Doug says he knew there was something special in the characters and the situation. "I just had to figure out what was going to happen."

The mysterious scenario instantly grabbed Doug's friend and fellow songwriter Kim Williams. "That was one of the best opening lines to a song I'd ever heard," Kim recalls. "I remember telling Doug that I didn't know where this was going - but I couldn't wait to find out!"

"That's how it was for both of us," Doug chimes in. "We just said, let's jump into this thing and see where it takes us."

Once Doug devised the image of three wooden crosses by the road, Kim delved in to a file of old notes to complete the moral to the story. "I found a hook I'd written for another song that I never finished," says Kim. "It went: It's not what you take, it's what you leave behind. That's what we wrapped the story around."

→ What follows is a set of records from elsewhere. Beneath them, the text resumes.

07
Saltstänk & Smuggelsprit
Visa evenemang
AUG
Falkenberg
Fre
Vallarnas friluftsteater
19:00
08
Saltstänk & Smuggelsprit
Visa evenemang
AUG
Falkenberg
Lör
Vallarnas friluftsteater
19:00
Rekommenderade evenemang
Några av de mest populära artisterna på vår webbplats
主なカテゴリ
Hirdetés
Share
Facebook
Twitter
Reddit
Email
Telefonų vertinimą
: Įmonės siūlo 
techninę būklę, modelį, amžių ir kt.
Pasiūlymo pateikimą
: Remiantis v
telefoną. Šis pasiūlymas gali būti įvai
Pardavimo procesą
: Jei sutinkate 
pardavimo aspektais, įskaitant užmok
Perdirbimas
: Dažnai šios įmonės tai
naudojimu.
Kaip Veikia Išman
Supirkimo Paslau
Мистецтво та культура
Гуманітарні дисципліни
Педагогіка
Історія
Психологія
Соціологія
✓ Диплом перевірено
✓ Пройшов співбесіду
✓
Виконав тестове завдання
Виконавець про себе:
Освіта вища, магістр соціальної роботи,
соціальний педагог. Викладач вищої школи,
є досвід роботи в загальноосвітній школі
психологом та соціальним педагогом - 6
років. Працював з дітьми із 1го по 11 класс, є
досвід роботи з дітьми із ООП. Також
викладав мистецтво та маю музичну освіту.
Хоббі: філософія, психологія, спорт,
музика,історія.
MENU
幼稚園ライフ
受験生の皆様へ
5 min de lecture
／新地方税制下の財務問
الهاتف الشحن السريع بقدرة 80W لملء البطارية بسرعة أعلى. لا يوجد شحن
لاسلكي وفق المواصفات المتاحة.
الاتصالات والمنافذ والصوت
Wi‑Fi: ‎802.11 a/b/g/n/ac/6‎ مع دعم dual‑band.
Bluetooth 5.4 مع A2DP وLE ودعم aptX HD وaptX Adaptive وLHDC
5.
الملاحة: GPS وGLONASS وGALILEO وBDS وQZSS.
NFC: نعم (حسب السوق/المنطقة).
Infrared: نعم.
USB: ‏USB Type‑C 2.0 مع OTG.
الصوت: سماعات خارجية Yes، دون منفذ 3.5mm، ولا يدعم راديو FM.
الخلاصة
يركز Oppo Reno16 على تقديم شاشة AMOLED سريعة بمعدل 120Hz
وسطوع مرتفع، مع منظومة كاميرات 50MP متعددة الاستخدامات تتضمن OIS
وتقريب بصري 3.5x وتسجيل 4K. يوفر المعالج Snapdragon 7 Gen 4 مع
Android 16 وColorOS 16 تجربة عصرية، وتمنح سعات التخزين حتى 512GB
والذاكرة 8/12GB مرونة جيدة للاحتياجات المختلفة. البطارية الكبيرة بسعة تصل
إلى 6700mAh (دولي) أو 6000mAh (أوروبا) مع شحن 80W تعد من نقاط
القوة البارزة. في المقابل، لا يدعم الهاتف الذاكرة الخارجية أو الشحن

Then there was the question of which character would survive. "I think we both knew that it would be the hooker," says Doug with a laugh. "It seemed to fit in with the theme of forgiveness and understanding that we were going for. I am always moved by messages of mercy, and by stories of outcasts who are saved by love."

Fans were also moved. "Three Wooden Crosses" became the first song released on a gospel music label to hit No. 1 on the country charts.

"The people definitely made it a hit," says Doug. "They requested it over and over. You also have to credit Randy Travis. He has such a great storyteller voice and he really put the song across."

Adds Kim, "I'm just amazed at how the song unfolded. It was like the little engine that could."

"This song was just meant to be," says Doug. "I don't think anyone could have messed it up."